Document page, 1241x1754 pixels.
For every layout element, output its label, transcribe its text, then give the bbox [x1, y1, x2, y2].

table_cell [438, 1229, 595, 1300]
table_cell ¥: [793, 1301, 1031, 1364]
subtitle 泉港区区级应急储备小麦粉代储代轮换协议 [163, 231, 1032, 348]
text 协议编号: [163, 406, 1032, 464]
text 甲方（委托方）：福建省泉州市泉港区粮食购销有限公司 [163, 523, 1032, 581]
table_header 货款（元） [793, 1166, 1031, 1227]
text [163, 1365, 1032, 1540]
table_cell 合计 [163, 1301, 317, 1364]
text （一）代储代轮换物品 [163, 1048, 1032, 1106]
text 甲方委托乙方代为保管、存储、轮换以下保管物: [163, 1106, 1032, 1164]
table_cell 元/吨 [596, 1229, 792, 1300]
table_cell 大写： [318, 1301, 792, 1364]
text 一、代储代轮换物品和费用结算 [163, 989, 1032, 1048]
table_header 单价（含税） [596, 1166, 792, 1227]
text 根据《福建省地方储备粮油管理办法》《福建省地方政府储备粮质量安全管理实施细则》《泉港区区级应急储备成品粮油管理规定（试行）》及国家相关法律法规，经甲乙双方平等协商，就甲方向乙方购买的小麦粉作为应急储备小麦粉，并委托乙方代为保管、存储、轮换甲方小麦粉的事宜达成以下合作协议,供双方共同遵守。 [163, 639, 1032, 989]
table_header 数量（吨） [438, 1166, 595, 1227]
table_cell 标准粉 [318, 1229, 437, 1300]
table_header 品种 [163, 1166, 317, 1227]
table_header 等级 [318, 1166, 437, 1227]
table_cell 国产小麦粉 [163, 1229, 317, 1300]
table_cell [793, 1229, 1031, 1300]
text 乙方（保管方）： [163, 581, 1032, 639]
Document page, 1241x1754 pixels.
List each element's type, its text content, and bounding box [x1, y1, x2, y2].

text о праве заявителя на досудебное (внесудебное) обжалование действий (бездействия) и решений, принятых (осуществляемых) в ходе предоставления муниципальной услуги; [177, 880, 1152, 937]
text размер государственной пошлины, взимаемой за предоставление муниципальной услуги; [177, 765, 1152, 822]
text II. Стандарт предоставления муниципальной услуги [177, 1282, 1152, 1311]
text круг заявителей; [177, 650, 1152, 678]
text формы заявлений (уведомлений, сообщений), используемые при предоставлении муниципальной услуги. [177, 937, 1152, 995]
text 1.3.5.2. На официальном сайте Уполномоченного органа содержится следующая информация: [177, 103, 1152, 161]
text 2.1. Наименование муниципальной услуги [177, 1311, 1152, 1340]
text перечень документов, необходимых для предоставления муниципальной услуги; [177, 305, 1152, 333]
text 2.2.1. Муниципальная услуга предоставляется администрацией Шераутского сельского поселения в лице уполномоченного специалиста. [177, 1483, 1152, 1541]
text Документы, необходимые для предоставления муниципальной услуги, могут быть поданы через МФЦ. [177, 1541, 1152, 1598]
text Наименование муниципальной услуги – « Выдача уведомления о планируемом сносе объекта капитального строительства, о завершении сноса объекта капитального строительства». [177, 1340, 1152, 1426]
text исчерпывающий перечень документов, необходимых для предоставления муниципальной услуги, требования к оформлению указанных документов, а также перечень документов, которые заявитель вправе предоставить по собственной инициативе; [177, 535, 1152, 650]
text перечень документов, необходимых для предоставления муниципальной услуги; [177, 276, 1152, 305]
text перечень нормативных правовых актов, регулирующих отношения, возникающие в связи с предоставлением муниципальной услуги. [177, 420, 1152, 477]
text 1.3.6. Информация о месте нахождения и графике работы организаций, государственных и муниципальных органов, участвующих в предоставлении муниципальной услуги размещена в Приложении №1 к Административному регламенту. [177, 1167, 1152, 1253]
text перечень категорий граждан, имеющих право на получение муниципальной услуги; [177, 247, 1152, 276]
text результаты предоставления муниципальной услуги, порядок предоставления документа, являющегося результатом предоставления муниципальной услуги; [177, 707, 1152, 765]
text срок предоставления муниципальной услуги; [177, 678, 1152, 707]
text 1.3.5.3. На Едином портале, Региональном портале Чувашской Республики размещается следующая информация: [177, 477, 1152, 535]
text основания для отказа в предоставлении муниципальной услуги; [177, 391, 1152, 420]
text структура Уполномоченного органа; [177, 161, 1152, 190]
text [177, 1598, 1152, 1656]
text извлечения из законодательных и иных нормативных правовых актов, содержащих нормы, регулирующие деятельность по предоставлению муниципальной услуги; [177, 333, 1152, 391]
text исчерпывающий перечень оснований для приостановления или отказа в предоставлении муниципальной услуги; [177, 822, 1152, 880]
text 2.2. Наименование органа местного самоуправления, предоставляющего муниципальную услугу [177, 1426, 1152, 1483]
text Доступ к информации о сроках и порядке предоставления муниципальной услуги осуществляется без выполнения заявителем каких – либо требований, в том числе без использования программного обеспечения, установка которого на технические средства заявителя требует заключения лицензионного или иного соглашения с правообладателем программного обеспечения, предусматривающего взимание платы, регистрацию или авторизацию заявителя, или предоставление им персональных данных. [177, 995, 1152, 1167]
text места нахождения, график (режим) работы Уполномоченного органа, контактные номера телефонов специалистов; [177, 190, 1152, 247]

> **Your goal**
Reproduce the records above with every character intact.

> **The completed task**
Document page, 1241x1754 pixels.
For every layout element, output its label, transcribe its text, then give the bbox [x1, y1, x2, y2].

table_cell [438, 1229, 595, 1300]
table_cell ¥: [793, 1301, 1031, 1364]
subtitle 泉港区区级应急储备小麦粉代储代轮换协议 [163, 231, 1032, 348]
text 协议编号: [163, 406, 1032, 464]
text 甲方（委托方）：福建省泉州市泉港区粮食购销有限公司 [163, 523, 1032, 581]
table_header 货款（元） [793, 1166, 1031, 1227]
text [163, 1365, 1032, 1540]
table_cell 合计 [163, 1301, 317, 1364]
text （一）代储代轮换物品 [163, 1048, 1032, 1106]
text 甲方委托乙方代为保管、存储、轮换以下保管物: [163, 1106, 1032, 1164]
table_cell 元/吨 [596, 1229, 792, 1300]
table_cell 大写： [318, 1301, 792, 1364]
text 一、代储代轮换物品和费用结算 [163, 989, 1032, 1048]
table_header 单价（含税） [596, 1166, 792, 1227]
text 根据《福建省地方储备粮油管理办法》《福建省地方政府储备粮质量安全管理实施细则》《泉港区区级应急储备成品粮油管理规定（试行）》及国家相关法律法规，经甲乙双方平等协商，就甲方向乙方购买的小麦粉作为应急储备小麦粉，并委托乙方代为保管、存储、轮换甲方小麦粉的事宜达成以下合作协议,供双方共同遵守。 [163, 639, 1032, 989]
table_header 数量（吨） [438, 1166, 595, 1227]
table_cell 标准粉 [318, 1229, 437, 1300]
table_header 品种 [163, 1166, 317, 1227]
table_header 等级 [318, 1166, 437, 1227]
table_cell 国产小麦粉 [163, 1229, 317, 1300]
table_cell [793, 1229, 1031, 1300]
text 乙方（保管方）： [163, 581, 1032, 639]
Document page, 1241x1754 pixels.
List each element's type, its text content, and bounding box [x1, y1, x2, y2].

text о праве заявителя на досудебное (внесудебное) обжалование действий (бездействия) и решений, принятых (осуществляемых) в ходе предоставления муниципальной услуги; [177, 880, 1152, 937]
text размер государственной пошлины, взимаемой за предоставление муниципальной услуги; [177, 765, 1152, 822]
text II. Стандарт предоставления муниципальной услуги [177, 1282, 1152, 1311]
text круг заявителей; [177, 650, 1152, 678]
text формы заявлений (уведомлений, сообщений), используемые при предоставлении муниципальной услуги. [177, 937, 1152, 995]
text 1.3.5.2. На официальном сайте Уполномоченного органа содержится следующая информация: [177, 103, 1152, 161]
text 2.1. Наименование муниципальной услуги [177, 1311, 1152, 1340]
text перечень документов, необходимых для предоставления муниципальной услуги; [177, 305, 1152, 333]
text 2.2.1. Муниципальная услуга предоставляется администрацией Шераутского сельского поселения в лице уполномоченного специалиста. [177, 1483, 1152, 1541]
text Документы, необходимые для предоставления муниципальной услуги, могут быть поданы через МФЦ. [177, 1541, 1152, 1598]
text Наименование муниципальной услуги – « Выдача уведомления о планируемом сносе объекта капитального строительства, о завершении сноса объекта капитального строительства». [177, 1340, 1152, 1426]
text исчерпывающий перечень документов, необходимых для предоставления муниципальной услуги, требования к оформлению указанных документов, а также перечень документов, которые заявитель вправе предоставить по собственной инициативе; [177, 535, 1152, 650]
text перечень документов, необходимых для предоставления муниципальной услуги; [177, 276, 1152, 305]
text перечень нормативных правовых актов, регулирующих отношения, возникающие в связи с предоставлением муниципальной услуги. [177, 420, 1152, 477]
text 1.3.6. Информация о месте нахождения и графике работы организаций, государственных и муниципальных органов, участвующих в предоставлении муниципальной услуги размещена в Приложении №1 к Административному регламенту. [177, 1167, 1152, 1253]
text перечень категорий граждан, имеющих право на получение муниципальной услуги; [177, 247, 1152, 276]
text результаты предоставления муниципальной услуги, порядок предоставления документа, являющегося результатом предоставления муниципальной услуги; [177, 707, 1152, 765]
text срок предоставления муниципальной услуги; [177, 678, 1152, 707]
text 1.3.5.3. На Едином портале, Региональном портале Чувашской Республики размещается следующая информация: [177, 477, 1152, 535]
text основания для отказа в предоставлении муниципальной услуги; [177, 391, 1152, 420]
text структура Уполномоченного органа; [177, 161, 1152, 190]
text [177, 1598, 1152, 1656]
text извлечения из законодательных и иных нормативных правовых актов, содержащих нормы, регулирующие деятельность по предоставлению муниципальной услуги; [177, 333, 1152, 391]
text исчерпывающий перечень оснований для приостановления или отказа в предоставлении муниципальной услуги; [177, 822, 1152, 880]
text 2.2. Наименование органа местного самоуправления, предоставляющего муниципальную услугу [177, 1426, 1152, 1483]
text Доступ к информации о сроках и порядке предоставления муниципальной услуги осуществляется без выполнения заявителем каких – либо требований, в том числе без использования программного обеспечения, установка которого на технические средства заявителя требует заключения лицензионного или иного соглашения с правообладателем программного обеспечения, предусматривающего взимание платы, регистрацию или авторизацию заявителя, или предоставление им персональных данных. [177, 995, 1152, 1167]
text места нахождения, график (режим) работы Уполномоченного органа, контактные номера телефонов специалистов; [177, 190, 1152, 247]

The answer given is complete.